Laws, Regulations & Activism
The Failed War on Drugs
In the 1960s, when psychedelics became a symbol of the counterculture movement, rebellion, and political protests, former president Richard Nixon saw it as a threat to his political agenda. By 1971, Nixon declared a war on drugs and passed the Controlled Substances Act. He increased the size of federal drug control agencies, pushed mandatory sentences, and issued no-knock warrants.
It wasn’t until 2016 that Nixon’s top aide, John Ehrlichman, admitted to the real purpose behind the war on drugs.
“You want to know what this was really all about. The Nixon campaign in 1968, and the Nixon White House after that, had two enemies: the antiwar left and black people. You understand what I’m saying. We knew we couldn’t make it illegal to be either against the war or black, but by getting the public to associate the hippies with marijuana and blacks with heroin, and then criminalizing both heavily, we could disrupt those communities. We could arrest their leaders, raid their homes, break up their meetings, and vilify them night after night on the evening news. Did we know we were lying about the drugs? Of course we did.”
The war on drugs left a tremendously devastating impact on the African American community, and people are still dealing with the fallout to this day. When Ronald Reagan took office in 1981, he continued to push Nixon’s agenda. This led to a rapid increase in incarceration rates and a push for zero tolerance policies. All of which disproportionately affected Black communities.

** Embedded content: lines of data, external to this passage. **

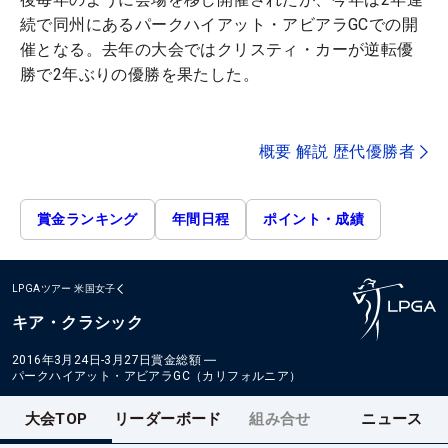
続で同州にあるパークハイアット・アビアラGCでの開
催となる。去年の大会ではクリスティ・カーが逆転優
勝で2年ぶりの優勝を果たした。
概要 解説 歴代優勝者
賞金ランキング
年間日程
ポイント・成績
LPGAツアー
米国女子
キア・クラシック
2016年3月24日-3月27日
賞金総額
―
パークハイアット・アビアラGC（カリフォルニア）
大会TOP
リーダーボード
組み合せ
ニュース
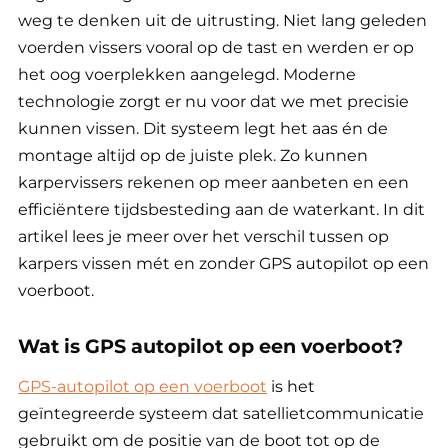
weg te denken uit de uitrusting. Niet lang geleden
voerden vissers vooral op de tast en werden er op
het oog voerplekken aangelegd. Moderne
technologie zorgt er nu voor dat we met precisie
kunnen vissen. Dit systeem legt het aas én de
montage altijd op de juiste plek. Zo kunnen
karpervissers rekenen op meer aanbeten en een
efficiëntere tijdsbesteding aan de waterkant. In dit
artikel lees je meer over het verschil tussen op
karpers vissen mét en zonder GPS autopilot op een
voerboot.
Wat is GPS autopilot op een voerboot?
GPS-autopilot op een voerboot
is het
geïntegreerde systeem dat satellietcommunicatie
gebruikt om de positie van de boot tot op de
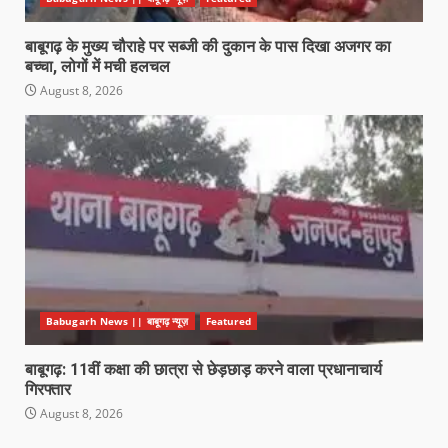
बाबूगढ़ के मुख्य चौराहे पर सब्जी की दुकान के पास दिखा अजगर का
बच्चा, लोगों में मची हलचल
August 8, 2026
Babugarh News || बाबूगढ़ न्यूज़
Featured
बाबूगढ़: 11वीं कक्षा की छात्रा से छेड़छाड़ करने वाला प्रधानाचार्य
गिरफ्तार
August 8, 2026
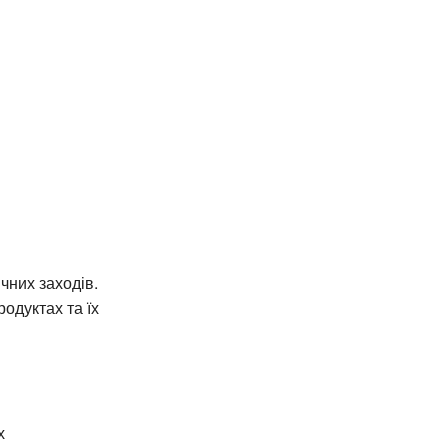
чних заходів.
одуктах та їх
х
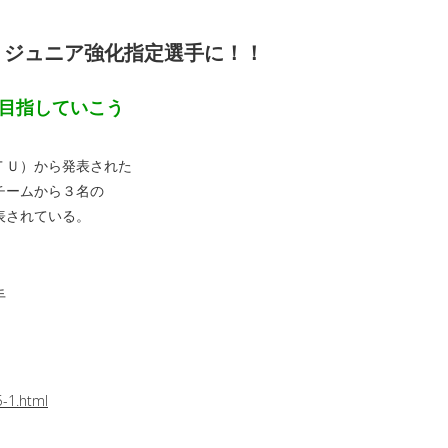
Ｕジュニア強化指定選手に！！
目指していこう
ＴＵ）から発表された
チームから３名の
表されている。
手
5-1.html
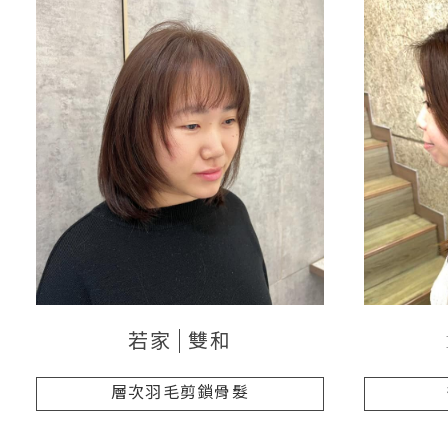
若家
雙和
層次羽毛剪鎖骨髮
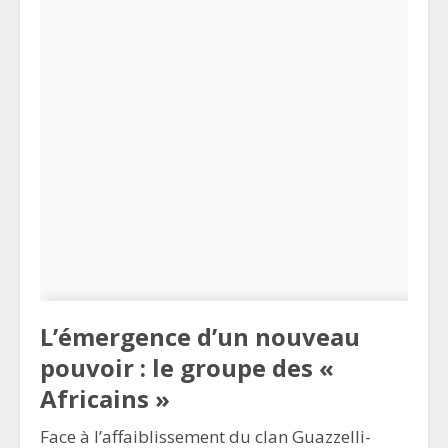
L’émergence d’un nouveau
pouvoir : le groupe des «
Africains »
Face à l’affaiblissement du clan Guazzelli-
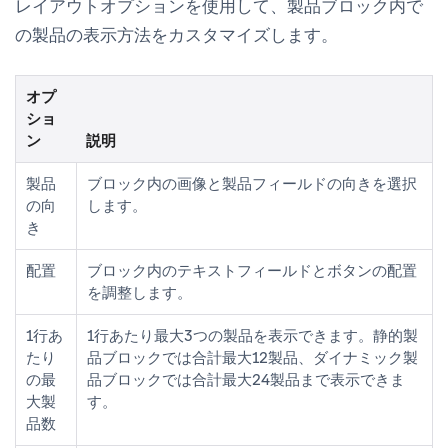
レイアウトオプションを使用して、製品ブロック内で
の製品の表示方法をカスタマイズします。
オプ
ショ
ン
説明
製品
ブロック内の画像と製品フィールドの向きを選択
の向
します。
き
配置
ブロック内のテキストフィールドとボタンの配置
を調整します。
1行あ
1行あたり最大3つの製品を表示できます。静的製
たり
品ブロックでは合計最大12製品、ダイナミック製
の最
品ブロックでは合計最大24製品まで表示できま
大製
す。
品数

Since the Controlled Substances Act was passed in 1971, all psychedelic substances have been made illegal and deemed Schedule I drugs, which are substances that are defined as having zero medicinal value. However, decades of scientific research and centuries of traditional ceremonies have taught us that psychedelics can be of great value when it comes to mental and physical health, and therefore should have never been classified as a Schedule I substance in the first place. With strong activism that has taken place over generations, the medical industry and drug and law regulators have been pressured to acknowledge the positive health benefits many of these substances possess.